Evaluation checklist

  1. Is there a signed BAA covering all 45 CFR § 164.504(e) terms?
  2. Does the BAA explicitly prohibit use of PHI for training, fine-tuning, evaluation, or improvement?
  3. If a foundation model provider is involved, is there a BAA between the AI vendor and that provider, and does traffic route through the BAA-covered API?
  4. What is the documented retention period for prompts and outputs?
  5. Are prompts and outputs encrypted at rest and in transit?
  6. Are embeddings or vector stores in scope of the BAA, and where are they hosted?
  7. Is data residency committed to (US-only, specific regions)?
  8. Are subprocessors disclosed (vector databases, observability, evaluation, human reviewers)?
  9. Is human review of PHI prohibited or controlled, and are reviewers covered as workforce?
  10. Does the BAA commit to a breach notification timeline?
  11. Is there a documented termination process for purging prompts, outputs, embeddings, and any fine-tuned models?
  12. Does the vendor maintain SOC 2 Type II or HITRUST attestation?
  13. Is there an opt-out mechanism for any model improvement programs, and is opt-out the default?

Common mistakes

  • Trusting the marketing page. “HIPAA-ready” is not a BAA. Get the contract.
  • Using consumer AI tools for clinical work. Free chatbots and consumer subscriptions do not come with BAAs and typically reserve training rights.
  • Ignoring the foundation model. The AI vendor may be diligent, but if it routes prompts through a consumer endpoint, PHI ends up in the foundation provider’s training pipeline.
  • Skipping log retention. A vendor that will not commit to a retention period in writing is not BAA-ready.
  • Assuming embeddings are not PHI. They are derived from PHI and can re-identify.

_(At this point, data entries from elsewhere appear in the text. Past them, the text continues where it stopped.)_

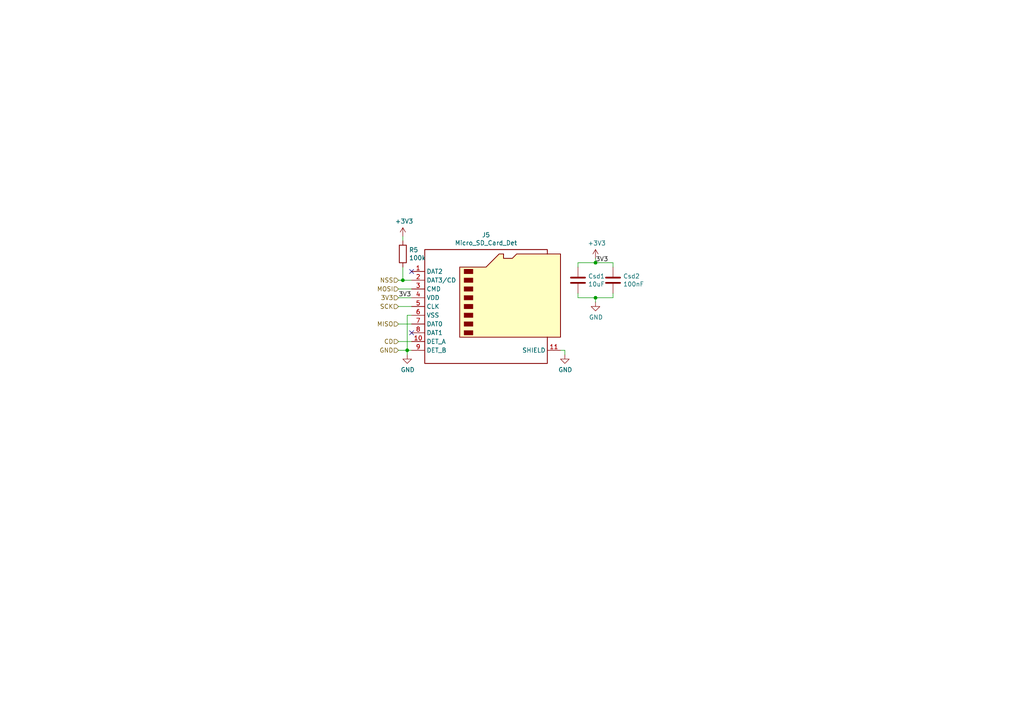
<source format=kicad_sch>
(kicad_sch (version 20200512) (host eeschema "5.99.0-unknown-57e35c9~88~ubuntu19.10.1")

  (page 7 7)

  (paper "A4")

  

  (junction (at 116.84 81.28))
  (junction (at 118.11 101.6))
  (junction (at 172.72 76.2))
  (junction (at 172.72 86.36))

  (no_connect (at 119.38 96.52))
  (no_connect (at 119.38 78.74))

  (wire (pts (xy 115.57 81.28) (xy 116.84 81.28))
    (stroke (width 0) (type solid) (color 0 0 0 0))
  )
  (wire (pts (xy 115.57 86.36) (xy 119.38 86.36))
    (stroke (width 0) (type solid) (color 0 0 0 0))
  )
  (wire (pts (xy 115.57 93.98) (xy 119.38 93.98))
    (stroke (width 0) (type solid) (color 0 0 0 0))
  )
  (wire (pts (xy 115.57 101.6) (xy 118.11 101.6))
    (stroke (width 0) (type solid) (color 0 0 0 0))
  )
  (wire (pts (xy 116.84 69.85) (xy 116.84 68.58))
    (stroke (width 0) (type solid) (color 0 0 0 0))
  )
  (wire (pts (xy 116.84 77.47) (xy 116.84 81.28))
    (stroke (width 0) (type solid) (color 0 0 0 0))
  )
  (wire (pts (xy 116.84 81.28) (xy 119.38 81.28))
    (stroke (width 0) (type solid) (color 0 0 0 0))
  )
  (wire (pts (xy 118.11 91.44) (xy 118.11 101.6))
    (stroke (width 0) (type solid) (color 0 0 0 0))
  )
  (wire (pts (xy 118.11 101.6) (xy 119.38 101.6))
    (stroke (width 0) (type solid) (color 0 0 0 0))
  )
  (wire (pts (xy 118.11 102.87) (xy 118.11 101.6))
    (stroke (width 0) (type solid) (color 0 0 0 0))
  )
  (wire (pts (xy 119.38 83.82) (xy 115.57 83.82))
    (stroke (width 0) (type solid) (color 0 0 0 0))
  )
  (wire (pts (xy 119.38 88.9) (xy 115.57 88.9))
    (stroke (width 0) (type solid) (color 0 0 0 0))
  )
  (wire (pts (xy 119.38 91.44) (xy 118.11 91.44))
    (stroke (width 0) (type solid) (color 0 0 0 0))
  )
  (wire (pts (xy 119.38 99.06) (xy 115.57 99.06))
    (stroke (width 0) (type solid) (color 0 0 0 0))
  )
  (wire (pts (xy 162.56 101.6) (xy 163.83 101.6))
    (stroke (width 0) (type solid) (color 0 0 0 0))
  )
  (wire (pts (xy 163.83 101.6) (xy 163.83 102.87))
    (stroke (width 0) (type solid) (color 0 0 0 0))
  )
  (wire (pts (xy 167.64 76.2) (xy 172.72 76.2))
    (stroke (width 0) (type solid) (color 0 0 0 0))
  )
  (wire (pts (xy 167.64 77.47) (xy 167.64 76.2))
    (stroke (width 0) (type solid) (color 0 0 0 0))
  )
  (wire (pts (xy 167.64 85.09) (xy 167.64 86.36))
    (stroke (width 0) (type solid) (color 0 0 0 0))
  )
  (wire (pts (xy 167.64 86.36) (xy 172.72 86.36))
    (stroke (width 0) (type solid) (color 0 0 0 0))
  )
  (wire (pts (xy 172.72 76.2) (xy 172.72 74.93))
    (stroke (width 0) (type solid) (color 0 0 0 0))
  )
  (wire (pts (xy 172.72 76.2) (xy 177.8 76.2))
    (stroke (width 0) (type solid) (color 0 0 0 0))
  )
  (wire (pts (xy 172.72 86.36) (xy 172.72 87.63))
    (stroke (width 0) (type solid) (color 0 0 0 0))
  )
  (wire (pts (xy 172.72 86.36) (xy 177.8 86.36))
    (stroke (width 0) (type solid) (color 0 0 0 0))
  )
  (wire (pts (xy 177.8 76.2) (xy 177.8 77.47))
    (stroke (width 0) (type solid) (color 0 0 0 0))
  )
  (wire (pts (xy 177.8 86.36) (xy 177.8 85.09))
    (stroke (width 0) (type solid) (color 0 0 0 0))
  )

  (label "3V3" (at 115.57 86.36 0)
    (effects (font (size 1.27 1.27)) (justify left bottom))
  )
  (label "3V3" (at 172.72 76.2 0)
    (effects (font (size 1.27 1.27)) (justify left bottom))
  )

  (hierarchical_label "NSS" (shape input) (at 115.57 81.28 180)
    (effects (font (size 1.27 1.27)) (justify right))
  )
  (hierarchical_label "MOSI" (shape input) (at 115.57 83.82 180)
    (effects (font (size 1.27 1.27)) (justify right))
  )
  (hierarchical_label "3V3" (shape input) (at 115.57 86.36 180)
    (effects (font (size 1.27 1.27)) (justify right))
  )
  (hierarchical_label "SCK" (shape input) (at 115.57 88.9 180)
    (effects (font (size 1.27 1.27)) (justify right))
  )
  (hierarchical_label "MISO" (shape input) (at 115.57 93.98 180)
    (effects (font (size 1.27 1.27)) (justify right))
  )
  (hierarchical_label "CD" (shape input) (at 115.57 99.06 180)
    (effects (font (size 1.27 1.27)) (justify right))
  )
  (hierarchical_label "GND" (shape input) (at 115.57 101.6 180)
    (effects (font (size 1.27 1.27)) (justify right))
  )

  (symbol (lib_id "power:+3V3") (at 116.84 68.58 0) (unit 1)
    (uuid "00000000-0000-0000-0000-00005d1d96d0")
    (property "Reference" "#PWR0128" (id 0) (at 116.84 72.39 0)
      (effects (font (size 1.27 1.27)) hide)
    )
    (property "Value" "+3V3" (id 1) (at 117.221 64.1858 0))
    (property "Footprint" "" (id 2) (at 116.84 68.58 0)
      (effects (font (size 1.27 1.27)) hide)
    )
    (property "Datasheet" "" (id 3) (at 116.84 68.58 0)
      (effects (font (size 1.27 1.27)) hide)
    )
  )

  (symbol (lib_id "power:+3V3") (at 172.72 74.93 0) (unit 1)
    (uuid "00000000-0000-0000-0000-00005d1f34bb")
    (property "Reference" "#PWR0126" (id 0) (at 172.72 78.74 0)
      (effects (font (size 1.27 1.27)) hide)
    )
    (property "Value" "+3V3" (id 1) (at 173.101 70.5358 0))
    (property "Footprint" "" (id 2) (at 172.72 74.93 0)
      (effects (font (size 1.27 1.27)) hide)
    )
    (property "Datasheet" "" (id 3) (at 172.72 74.93 0)
      (effects (font (size 1.27 1.27)) hide)
    )
  )

  (symbol (lib_id "power:GND") (at 118.11 102.87 0) (unit 1)
    (uuid "00000000-0000-0000-0000-00005d1d4b1c")
    (property "Reference" "#PWR0125" (id 0) (at 118.11 109.22 0)
      (effects (font (size 1.27 1.27)) hide)
    )
    (property "Value" "GND" (id 1) (at 118.237 107.2642 0))
    (property "Footprint" "" (id 2) (at 118.11 102.87 0)
      (effects (font (size 1.27 1.27)) hide)
    )
    (property "Datasheet" "" (id 3) (at 118.11 102.87 0)
      (effects (font (size 1.27 1.27)) hide)
    )
  )

  (symbol (lib_id "power:GND") (at 163.83 102.87 0) (unit 1)
    (uuid "00000000-0000-0000-0000-00005d1d4624")
    (property "Reference" "#PWR0124" (id 0) (at 163.83 109.22 0)
      (effects (font (size 1.27 1.27)) hide)
    )
    (property "Value" "GND" (id 1) (at 163.957 107.2642 0))
    (property "Footprint" "" (id 2) (at 163.83 102.87 0)
      (effects (font (size 1.27 1.27)) hide)
    )
    (property "Datasheet" "" (id 3) (at 163.83 102.87 0)
      (effects (font (size 1.27 1.27)) hide)
    )
  )

  (symbol (lib_id "power:GND") (at 172.72 87.63 0) (unit 1)
    (uuid "00000000-0000-0000-0000-00005d1f43d1")
    (property "Reference" "#PWR0127" (id 0) (at 172.72 93.98 0)
      (effects (font (size 1.27 1.27)) hide)
    )
    (property "Value" "GND" (id 1) (at 172.847 92.0242 0))
    (property "Footprint" "" (id 2) (at 172.72 87.63 0)
      (effects (font (size 1.27 1.27)) hide)
    )
    (property "Datasheet" "" (id 3) (at 172.72 87.63 0)
      (effects (font (size 1.27 1.27)) hide)
    )
  )

  (symbol (lib_id "Device:R") (at 116.84 73.66 0) (unit 1)
    (uuid "00000000-0000-0000-0000-00005d1d8e69")
    (property "Reference" "R5" (id 0) (at 118.618 72.4916 0)
      (effects (font (size 1.27 1.27)) (justify left))
    )
    (property "Value" "100k" (id 1) (at 118.618 74.803 0)
      (effects (font (size 1.27 1.27)) (justify left))
    )
    (property "Footprint" "Resistor_SMD:R_0603_1608Metric_Pad1.05x0.95mm_HandSolder" (id 2) (at 115.062 73.66 90)
      (effects (font (size 1.27 1.27)) hide)
    )
    (property "Datasheet" "~" (id 3) (at 116.84 73.66 0)
      (effects (font (size 1.27 1.27)) hide)
    )
  )

  (symbol (lib_id "Device:C") (at 167.64 81.28 0) (unit 1)
    (uuid "00000000-0000-0000-0000-00005d1f37b2")
    (property "Reference" "Csd1" (id 0) (at 170.561 80.1116 0)
      (effects (font (size 1.27 1.27)) (justify left))
    )
    (property "Value" "10uF" (id 1) (at 170.561 82.423 0)
      (effects (font (size 1.27 1.27)) (justify left))
    )
    (property "Footprint" "Capacitor_SMD:C_0603_1608Metric_Pad1.05x0.95mm_HandSolder" (id 2) (at 168.6052 85.09 0)
      (effects (font (size 1.27 1.27)) hide)
    )
    (property "Datasheet" "~" (id 3) (at 167.64 81.28 0)
      (effects (font (size 1.27 1.27)) hide)
    )
  )

  (symbol (lib_id "Device:C") (at 177.8 81.28 0) (unit 1)
    (uuid "00000000-0000-0000-0000-00005d1f3a08")
    (property "Reference" "Csd2" (id 0) (at 180.721 80.1116 0)
      (effects (font (size 1.27 1.27)) (justify left))
    )
    (property "Value" "100nF" (id 1) (at 180.721 82.423 0)
      (effects (font (size 1.27 1.27)) (justify left))
    )
    (property "Footprint" "Capacitor_SMD:C_0603_1608Metric_Pad1.05x0.95mm_HandSolder" (id 2) (at 178.7652 85.09 0)
      (effects (font (size 1.27 1.27)) hide)
    )
    (property "Datasheet" "~" (id 3) (at 177.8 81.28 0)
      (effects (font (size 1.27 1.27)) hide)
    )
  )

  (symbol (lib_id "Connector:Micro_SD_Card_Det") (at 142.24 88.9 0) (unit 1)
    (uuid "00000000-0000-0000-0000-00005d1d232f")
    (property "Reference" "J5" (id 0) (at 140.97 68.1482 0))
    (property "Value" "Micro_SD_Card_Det" (id 1) (at 140.97 70.4596 0))
    (property "Footprint" "SD:GCT_MEM2061-01-188-00-A_REVA" (id 2) (at 194.31 71.12 0)
      (effects (font (size 1.27 1.27)) hide)
    )
    (property "Datasheet" "https://www.hirose.com/product/en/download_file/key_name/DM3/category/Catalog/doc_file_id/49662/?file_category_id=4&item_id=195&is_series=1" (id 3) (at 142.24 86.36 0)
      (effects (font (size 1.27 1.27)) hide)
    )
  )
)

</source>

Treat them as PHI.
  • Not involving counsel. AI BAAs are evolving. Have a lawyer review.

For broader guidance on when a vendor crosses into business-associate territory, see when a vendor needs a BAA. The vendor management hub covers the program-level work. PHIGuard tracks every AI vendor BAA and renewal alongside the rest of your compliance program.

FAQ

Questions related to this topic

Can we use a general-purpose AI tool like a consumer chatbot for clinical work?

Not without a BAA. Consumer-tier AI tools do not include a BAA, and most providers reserve the right to use prompts to train or improve their models. PHI in those prompts is an unauthorized disclosure.

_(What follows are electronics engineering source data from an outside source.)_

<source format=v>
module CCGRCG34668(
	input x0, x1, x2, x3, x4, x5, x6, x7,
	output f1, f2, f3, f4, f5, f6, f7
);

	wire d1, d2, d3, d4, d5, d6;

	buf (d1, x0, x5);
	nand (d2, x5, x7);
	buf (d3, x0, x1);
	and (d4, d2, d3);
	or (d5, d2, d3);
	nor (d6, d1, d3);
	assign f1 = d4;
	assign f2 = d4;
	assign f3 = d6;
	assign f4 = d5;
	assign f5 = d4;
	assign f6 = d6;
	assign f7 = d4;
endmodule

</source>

Is a 'no training on customer data' setting enough?

It is necessary but not sufficient. You still need a signed BAA, prompt logging controls, breach notification commitments, subprocessor flow-down to any underlying model provider, and the rest of the 45 CFR § 164.504(e) terms.

What about AI features inside our EHR?

If the AI feature is delivered by your EHR vendor, the EHR's BAA should cover it — but confirm in writing. If the AI is delivered through a third-party model provider, the EHR's BAA needs to flow down to that provider.